Pleased to Join First Forum on “Disabilities and Business” for an Inclusive World [2021/09/14]
Speaking at the first forum on “Disabilities and Business” jointly sponsored by The Nippon Foundation and “The Valuable 500,” a business network representing CEOs of 500 global companies, in Tokyo on August 20, 2021.
I was pleased to participate in the first forum on “Disabilities and Business” jointly sponsored by The Nippon Foundation and “The Valuable 500,” a business network representing CEOs of 500 global companies committed to including persons with disabilities in business through access to jobs, products and services.
The Valuable 500 was launched by Ms. Caroline Casey, an Irish social entrepreneur who is visually impaired, at the annual gathering of the World Economic Forum in Davos, Switzerland, in January 2019 to promote reforms that will enable persons with disabilities to demonstrate their potential social, business and economic value.
In a video message for the August 20 forum, Japanese Prime Minister Yoshihide Suga said he “strongly supports” the initiative to promote employment of persons with disabilities and development of products and services tailored to their needs. He then welcomed The Nippon Foundation’s decision to join the business network as a Global Impact Partner by providing support totaling $5 million over the next three years. He is hopeful that the “highly significant” network will expand further beyond the 500 companies, he added.
Speaking online from Dublin, Ms. Casey noted it took two and a half years to bring together 500 CEOs from global firms committed to disability business inclusion. She hopes that more than 50 companies from Japan, the second largest number after the United Kingdom, will lead the way toward major innovation.

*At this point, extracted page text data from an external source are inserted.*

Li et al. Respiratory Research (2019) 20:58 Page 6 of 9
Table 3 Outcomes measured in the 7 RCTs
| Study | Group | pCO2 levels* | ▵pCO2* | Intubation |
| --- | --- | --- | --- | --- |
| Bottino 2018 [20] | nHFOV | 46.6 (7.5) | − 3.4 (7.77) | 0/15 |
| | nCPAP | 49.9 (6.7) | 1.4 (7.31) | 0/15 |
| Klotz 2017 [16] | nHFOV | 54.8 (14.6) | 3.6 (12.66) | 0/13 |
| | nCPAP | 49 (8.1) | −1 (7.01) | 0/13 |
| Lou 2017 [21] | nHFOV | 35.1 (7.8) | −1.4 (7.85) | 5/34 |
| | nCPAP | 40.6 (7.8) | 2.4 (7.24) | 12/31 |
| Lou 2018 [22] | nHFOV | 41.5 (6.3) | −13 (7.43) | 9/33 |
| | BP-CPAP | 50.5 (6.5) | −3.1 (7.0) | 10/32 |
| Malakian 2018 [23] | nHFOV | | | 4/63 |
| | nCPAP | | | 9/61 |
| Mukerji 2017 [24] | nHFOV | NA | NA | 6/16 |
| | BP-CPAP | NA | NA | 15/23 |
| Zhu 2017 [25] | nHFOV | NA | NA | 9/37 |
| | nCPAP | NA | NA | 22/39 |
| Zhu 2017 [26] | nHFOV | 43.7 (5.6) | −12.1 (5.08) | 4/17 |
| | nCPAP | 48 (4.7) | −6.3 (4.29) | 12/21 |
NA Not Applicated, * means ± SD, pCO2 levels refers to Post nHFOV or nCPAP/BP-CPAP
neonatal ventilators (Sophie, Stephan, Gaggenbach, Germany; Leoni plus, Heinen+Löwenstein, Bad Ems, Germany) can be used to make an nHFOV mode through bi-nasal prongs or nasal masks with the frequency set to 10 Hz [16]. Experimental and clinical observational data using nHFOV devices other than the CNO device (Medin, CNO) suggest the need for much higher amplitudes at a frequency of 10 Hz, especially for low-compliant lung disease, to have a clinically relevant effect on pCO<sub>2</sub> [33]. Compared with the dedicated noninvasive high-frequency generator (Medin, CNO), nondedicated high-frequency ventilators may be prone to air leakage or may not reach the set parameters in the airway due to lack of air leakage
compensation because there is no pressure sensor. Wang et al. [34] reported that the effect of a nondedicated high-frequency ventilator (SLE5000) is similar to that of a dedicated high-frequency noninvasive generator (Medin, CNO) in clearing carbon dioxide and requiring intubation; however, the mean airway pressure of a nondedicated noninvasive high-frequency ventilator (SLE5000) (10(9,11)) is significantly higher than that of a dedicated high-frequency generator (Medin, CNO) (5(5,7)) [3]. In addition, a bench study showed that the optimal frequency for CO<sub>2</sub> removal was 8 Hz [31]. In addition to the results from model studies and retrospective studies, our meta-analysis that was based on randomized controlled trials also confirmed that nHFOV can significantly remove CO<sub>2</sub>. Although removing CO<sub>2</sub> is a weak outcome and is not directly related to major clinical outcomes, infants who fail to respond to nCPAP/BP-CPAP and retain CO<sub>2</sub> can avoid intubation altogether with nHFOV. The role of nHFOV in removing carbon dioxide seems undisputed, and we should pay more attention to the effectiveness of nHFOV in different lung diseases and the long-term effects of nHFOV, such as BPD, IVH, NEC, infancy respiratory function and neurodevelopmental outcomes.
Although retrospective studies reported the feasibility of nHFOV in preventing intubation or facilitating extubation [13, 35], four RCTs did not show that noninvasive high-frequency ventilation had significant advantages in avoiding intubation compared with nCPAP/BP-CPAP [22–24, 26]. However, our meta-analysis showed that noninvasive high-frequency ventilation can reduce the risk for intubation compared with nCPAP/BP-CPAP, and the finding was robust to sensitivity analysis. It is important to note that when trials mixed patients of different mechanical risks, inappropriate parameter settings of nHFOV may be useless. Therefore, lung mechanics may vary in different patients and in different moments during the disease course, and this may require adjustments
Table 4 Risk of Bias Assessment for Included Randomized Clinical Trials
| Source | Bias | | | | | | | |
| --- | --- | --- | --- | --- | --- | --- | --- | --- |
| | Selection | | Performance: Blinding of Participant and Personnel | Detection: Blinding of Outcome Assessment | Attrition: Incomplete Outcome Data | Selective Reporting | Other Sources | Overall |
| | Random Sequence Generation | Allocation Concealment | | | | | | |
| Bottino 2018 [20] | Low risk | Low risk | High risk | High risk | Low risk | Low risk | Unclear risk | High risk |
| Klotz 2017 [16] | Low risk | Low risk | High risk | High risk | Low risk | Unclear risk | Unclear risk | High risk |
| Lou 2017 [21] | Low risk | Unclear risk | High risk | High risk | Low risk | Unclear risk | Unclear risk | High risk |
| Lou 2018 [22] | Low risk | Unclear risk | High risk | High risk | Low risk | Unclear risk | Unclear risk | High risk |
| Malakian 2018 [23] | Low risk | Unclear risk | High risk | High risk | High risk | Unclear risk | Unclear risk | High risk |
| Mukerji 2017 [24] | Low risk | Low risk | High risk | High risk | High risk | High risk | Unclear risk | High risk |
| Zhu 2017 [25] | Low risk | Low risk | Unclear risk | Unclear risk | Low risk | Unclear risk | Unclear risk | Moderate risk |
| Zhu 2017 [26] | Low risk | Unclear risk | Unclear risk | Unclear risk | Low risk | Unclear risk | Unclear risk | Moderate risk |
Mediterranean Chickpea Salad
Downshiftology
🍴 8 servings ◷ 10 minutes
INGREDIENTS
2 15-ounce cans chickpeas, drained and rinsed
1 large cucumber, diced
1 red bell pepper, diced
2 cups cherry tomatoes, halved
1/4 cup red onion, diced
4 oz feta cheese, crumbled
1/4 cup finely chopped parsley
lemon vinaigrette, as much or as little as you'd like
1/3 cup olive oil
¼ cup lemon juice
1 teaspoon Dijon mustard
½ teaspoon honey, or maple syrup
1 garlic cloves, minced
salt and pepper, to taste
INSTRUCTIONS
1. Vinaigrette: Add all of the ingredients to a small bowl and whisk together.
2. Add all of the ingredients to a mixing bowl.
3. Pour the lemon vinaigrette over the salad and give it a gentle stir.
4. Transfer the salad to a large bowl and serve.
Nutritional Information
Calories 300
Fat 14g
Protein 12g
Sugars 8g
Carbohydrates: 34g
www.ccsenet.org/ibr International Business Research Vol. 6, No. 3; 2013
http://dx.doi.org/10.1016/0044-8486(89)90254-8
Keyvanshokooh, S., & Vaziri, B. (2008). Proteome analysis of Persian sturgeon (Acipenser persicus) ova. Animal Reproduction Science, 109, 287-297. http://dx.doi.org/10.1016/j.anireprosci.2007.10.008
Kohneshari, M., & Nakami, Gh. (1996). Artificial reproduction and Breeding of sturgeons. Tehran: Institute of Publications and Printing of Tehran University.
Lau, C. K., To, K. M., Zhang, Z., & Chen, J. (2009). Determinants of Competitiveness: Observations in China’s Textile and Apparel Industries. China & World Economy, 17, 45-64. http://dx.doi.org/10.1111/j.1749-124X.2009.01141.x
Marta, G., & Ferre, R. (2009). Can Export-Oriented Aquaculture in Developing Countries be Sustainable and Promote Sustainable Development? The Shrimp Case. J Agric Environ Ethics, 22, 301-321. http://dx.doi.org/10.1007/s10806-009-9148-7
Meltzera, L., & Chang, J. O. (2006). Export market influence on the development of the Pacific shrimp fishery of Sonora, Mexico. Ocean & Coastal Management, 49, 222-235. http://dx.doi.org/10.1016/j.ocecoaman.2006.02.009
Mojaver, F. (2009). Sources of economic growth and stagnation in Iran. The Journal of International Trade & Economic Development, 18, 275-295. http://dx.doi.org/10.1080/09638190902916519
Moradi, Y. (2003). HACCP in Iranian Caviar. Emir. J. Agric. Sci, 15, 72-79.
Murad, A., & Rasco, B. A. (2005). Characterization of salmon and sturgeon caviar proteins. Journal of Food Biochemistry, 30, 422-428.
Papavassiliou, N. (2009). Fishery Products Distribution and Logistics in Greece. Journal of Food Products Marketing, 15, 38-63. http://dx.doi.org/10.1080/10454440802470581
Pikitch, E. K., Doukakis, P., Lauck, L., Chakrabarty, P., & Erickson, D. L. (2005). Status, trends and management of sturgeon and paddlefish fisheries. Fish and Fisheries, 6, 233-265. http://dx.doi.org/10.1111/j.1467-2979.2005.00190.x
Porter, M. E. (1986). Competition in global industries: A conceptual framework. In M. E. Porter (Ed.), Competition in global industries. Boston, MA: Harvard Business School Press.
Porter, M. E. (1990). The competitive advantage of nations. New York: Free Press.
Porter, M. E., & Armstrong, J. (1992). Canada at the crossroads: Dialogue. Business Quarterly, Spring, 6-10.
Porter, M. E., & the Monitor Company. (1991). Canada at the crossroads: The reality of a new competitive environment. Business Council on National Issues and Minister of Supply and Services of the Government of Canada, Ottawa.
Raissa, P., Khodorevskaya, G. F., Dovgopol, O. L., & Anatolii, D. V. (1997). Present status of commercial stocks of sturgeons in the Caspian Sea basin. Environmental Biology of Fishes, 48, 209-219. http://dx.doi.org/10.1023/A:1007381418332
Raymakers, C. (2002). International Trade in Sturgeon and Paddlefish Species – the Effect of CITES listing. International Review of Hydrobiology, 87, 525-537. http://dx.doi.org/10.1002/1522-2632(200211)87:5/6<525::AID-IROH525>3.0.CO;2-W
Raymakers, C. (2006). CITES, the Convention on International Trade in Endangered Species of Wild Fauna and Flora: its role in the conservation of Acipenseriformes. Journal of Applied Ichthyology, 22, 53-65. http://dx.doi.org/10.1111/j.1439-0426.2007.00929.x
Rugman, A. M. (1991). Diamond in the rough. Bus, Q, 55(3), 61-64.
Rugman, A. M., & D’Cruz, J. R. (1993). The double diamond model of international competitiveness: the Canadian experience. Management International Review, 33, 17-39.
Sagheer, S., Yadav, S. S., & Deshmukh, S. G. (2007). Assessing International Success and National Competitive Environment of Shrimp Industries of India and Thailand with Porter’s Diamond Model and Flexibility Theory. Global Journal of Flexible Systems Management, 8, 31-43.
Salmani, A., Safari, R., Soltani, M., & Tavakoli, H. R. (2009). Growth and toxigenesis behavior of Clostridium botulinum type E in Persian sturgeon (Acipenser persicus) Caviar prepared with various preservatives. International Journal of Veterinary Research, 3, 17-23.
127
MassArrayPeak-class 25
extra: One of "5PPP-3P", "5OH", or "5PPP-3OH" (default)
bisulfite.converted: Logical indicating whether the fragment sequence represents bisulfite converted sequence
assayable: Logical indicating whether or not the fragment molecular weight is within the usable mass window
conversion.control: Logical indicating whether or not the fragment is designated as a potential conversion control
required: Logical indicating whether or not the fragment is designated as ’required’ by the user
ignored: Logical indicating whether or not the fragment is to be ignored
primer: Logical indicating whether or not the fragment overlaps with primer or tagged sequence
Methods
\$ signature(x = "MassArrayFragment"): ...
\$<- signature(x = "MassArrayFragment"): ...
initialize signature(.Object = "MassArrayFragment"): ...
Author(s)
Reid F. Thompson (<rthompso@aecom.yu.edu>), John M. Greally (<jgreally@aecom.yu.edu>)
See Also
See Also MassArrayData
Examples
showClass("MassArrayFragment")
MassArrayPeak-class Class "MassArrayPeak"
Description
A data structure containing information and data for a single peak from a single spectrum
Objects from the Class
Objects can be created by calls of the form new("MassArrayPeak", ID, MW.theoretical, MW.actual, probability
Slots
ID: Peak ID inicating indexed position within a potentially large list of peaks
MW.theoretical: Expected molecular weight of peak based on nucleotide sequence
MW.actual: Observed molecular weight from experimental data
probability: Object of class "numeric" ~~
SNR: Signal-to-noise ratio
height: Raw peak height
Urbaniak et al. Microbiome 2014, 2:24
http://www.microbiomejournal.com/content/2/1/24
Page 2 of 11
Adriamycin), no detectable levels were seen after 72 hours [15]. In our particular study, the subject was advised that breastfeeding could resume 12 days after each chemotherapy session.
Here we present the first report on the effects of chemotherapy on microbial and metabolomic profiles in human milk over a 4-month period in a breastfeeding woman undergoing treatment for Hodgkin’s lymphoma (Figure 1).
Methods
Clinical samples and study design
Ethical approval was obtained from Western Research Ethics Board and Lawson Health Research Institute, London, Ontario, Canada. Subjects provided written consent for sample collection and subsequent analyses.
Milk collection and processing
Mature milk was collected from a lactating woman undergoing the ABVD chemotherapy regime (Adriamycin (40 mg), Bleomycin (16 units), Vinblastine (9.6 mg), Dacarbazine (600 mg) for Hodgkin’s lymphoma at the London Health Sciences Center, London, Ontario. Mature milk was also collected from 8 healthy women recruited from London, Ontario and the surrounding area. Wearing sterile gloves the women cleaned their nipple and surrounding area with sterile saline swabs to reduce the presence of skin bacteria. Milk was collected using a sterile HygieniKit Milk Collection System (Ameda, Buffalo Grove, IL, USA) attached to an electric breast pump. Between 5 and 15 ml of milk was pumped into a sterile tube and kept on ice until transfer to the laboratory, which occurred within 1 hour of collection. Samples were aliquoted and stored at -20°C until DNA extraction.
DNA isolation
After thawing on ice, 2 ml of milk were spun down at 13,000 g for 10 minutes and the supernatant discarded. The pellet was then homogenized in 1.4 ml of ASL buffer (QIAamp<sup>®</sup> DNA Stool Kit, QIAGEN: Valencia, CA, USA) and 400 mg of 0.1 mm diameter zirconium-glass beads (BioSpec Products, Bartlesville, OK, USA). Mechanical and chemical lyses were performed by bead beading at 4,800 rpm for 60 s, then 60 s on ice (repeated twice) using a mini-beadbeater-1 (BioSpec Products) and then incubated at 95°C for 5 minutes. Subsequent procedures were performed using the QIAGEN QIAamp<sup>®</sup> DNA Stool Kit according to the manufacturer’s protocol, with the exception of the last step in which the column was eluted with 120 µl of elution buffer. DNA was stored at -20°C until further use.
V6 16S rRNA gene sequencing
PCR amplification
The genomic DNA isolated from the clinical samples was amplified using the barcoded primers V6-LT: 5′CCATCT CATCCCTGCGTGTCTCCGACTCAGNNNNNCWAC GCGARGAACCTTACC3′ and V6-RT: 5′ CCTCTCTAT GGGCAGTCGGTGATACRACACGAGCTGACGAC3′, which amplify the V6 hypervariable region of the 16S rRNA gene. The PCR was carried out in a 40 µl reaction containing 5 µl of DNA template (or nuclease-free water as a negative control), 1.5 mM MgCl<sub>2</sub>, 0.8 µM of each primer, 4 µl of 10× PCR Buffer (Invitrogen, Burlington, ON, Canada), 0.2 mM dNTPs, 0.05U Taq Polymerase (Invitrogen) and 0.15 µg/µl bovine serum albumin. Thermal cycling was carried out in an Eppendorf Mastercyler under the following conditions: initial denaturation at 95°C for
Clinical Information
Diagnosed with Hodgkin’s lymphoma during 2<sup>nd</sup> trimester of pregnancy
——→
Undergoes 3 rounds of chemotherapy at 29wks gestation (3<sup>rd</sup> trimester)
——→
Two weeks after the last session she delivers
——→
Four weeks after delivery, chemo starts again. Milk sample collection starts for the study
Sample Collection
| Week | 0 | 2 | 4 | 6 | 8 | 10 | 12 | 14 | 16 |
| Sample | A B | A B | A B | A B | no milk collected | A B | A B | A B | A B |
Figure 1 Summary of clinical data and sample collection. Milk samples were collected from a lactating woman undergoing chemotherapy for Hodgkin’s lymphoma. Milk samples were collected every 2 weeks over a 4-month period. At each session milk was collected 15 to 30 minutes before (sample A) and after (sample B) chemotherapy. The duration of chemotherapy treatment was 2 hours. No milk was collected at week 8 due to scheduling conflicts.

In my remarks, I welcomed the prime minister’s comments on business disability inclusion at this first forum, expressing my resolve to work with the 500 global business leaders to create employment for the world’s 1.2 billion persons with disabilities and create products and services for them. The purchasing power of persons with disabilities in the world, their families and friends are said to total $13 trillion, a market bigger than China.
For more than 50 years, I noted, The Nippon Foundation has supported social participation by persons with disabilities across the globe. Our focus has been on creating an inclusive society in which people with disabilities can actively participate without discrimination.
In preparation for the Tokyo Paralympic Games, held from August 24 to September 5, 2021, The Nippon Foundation offered 29 Japanese Paralympic sports associations offices on the fourth floor of our building, providing them with organizational and logistical support, including translation into Japanese of documents regarding changes in competition rules.
Speaking just days before the start of the Paralympics, I told the forum I hoped the games would fill children the world over with hopes and dreams and serve as a catalyst for changing the world into a more inclusive society, thus providing a further impetus to the Valuable 500 initiative.
The network is chaired by former Unilever CEO Paul Polman and is being supported by noted global business leaders including Virgin Group founder Richard Branson and Accenture CEO Julie Sweet.
The Valuable 500 membership includes such well-known names as Apple, Google, Microsoft, Coca-Cola, BBC, BP, Daimler, Intel, Mastercard, and P&G as well as 53 Japanese companies such as ANA, Japan Airlines, Fast Retailing, NEC, Sega Sammy Holdings, Softbank, Sumitomo Mitsui Financial Group, Sompo Group, Sony, Dentsu, Hitachi, the Asahi Shimbun, the Yomiuri Shimbun and Seiko.
Later in the forum, we listened to presentations by business leaders including Mr. Kazuo Hirai, senior adviser to Sony Group, and Mr. Toshiya Kakiuchi, CEO of Mirairo Inc., who has used a wheelchair since childhood, on the value expected to be added to companies in the eyes of investors by inclusion of persons with disabilities in business and development of products and services for them.
The three-hour forum finished off with a talk session on challenges and possibilities Japanese firms face in disability business inclusion.
Mr. Ichiro Kabasawa, The Nippon Foundation’s managing director, said in his closing remarks that years of efforts by governments, NGOs and others have failed to produce visible results, so the time is ripe for global CEOs to get directly involved in disability business inclusion. He said he was looking forward to seeing Japanese companies come up with unique ways of doing so and explaining them to the world.
Once the novel coronavirus pandemic becomes more manageable, I look forward to traveling around Japan and further afield to boost this initiative by private companies and individuals in business and get governments on board.